Dan Katz, First Deputy Managing Director of the International Monetary Fund, said that for central banks, the current policy environment is particularly challenging. If energy prices remain high for a longer period, central banks may have no choice but to weigh the risk of keeping prices stable against economic downside and potential tightening of the financial environment.
Dan Katz said that for central banks at present, holding steady and waiting has very high “option value.” In economies where the inflation expectations anchor is not sufficiently solid, and in economies that have been plagued by high inflation for the long term, central banks may need to respond more quickly. But for central banks that had previously held steady or are gradually adjusting their policy, they are likely to be able to respond calmly; and whether they decide to shift to a more tightening stance to address inflation risks, or to a more easing stance to address output risks, they are likely to obtain a clearer understanding of rapidly evolving circumstances in advance.

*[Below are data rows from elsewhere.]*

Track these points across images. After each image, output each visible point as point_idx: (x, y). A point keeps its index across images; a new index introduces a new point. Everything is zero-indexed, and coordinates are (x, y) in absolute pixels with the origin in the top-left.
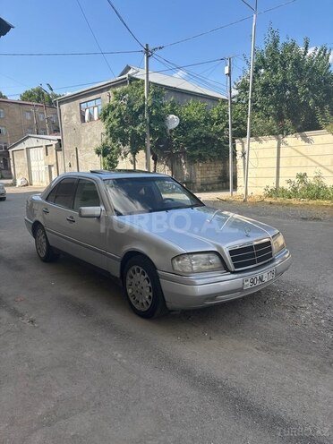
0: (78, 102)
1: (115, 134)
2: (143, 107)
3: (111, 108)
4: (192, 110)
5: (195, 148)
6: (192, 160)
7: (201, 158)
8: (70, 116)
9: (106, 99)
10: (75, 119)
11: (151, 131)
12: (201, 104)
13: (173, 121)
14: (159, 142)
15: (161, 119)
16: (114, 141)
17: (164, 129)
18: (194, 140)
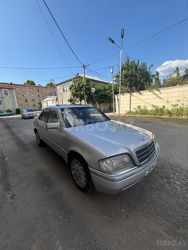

Yang Chao, Chief Strategy Analyst at China Galaxy Securities, said that the fact that the economic cycle and the inflation structure are not synchronized is the starting point for interest-rate policy differentiation across different economies. As for whether the future brings an interest-rate hike cycle, it will depend on whether inflation resumes a systemic upward trend, rather than the baseline situation at the current stage.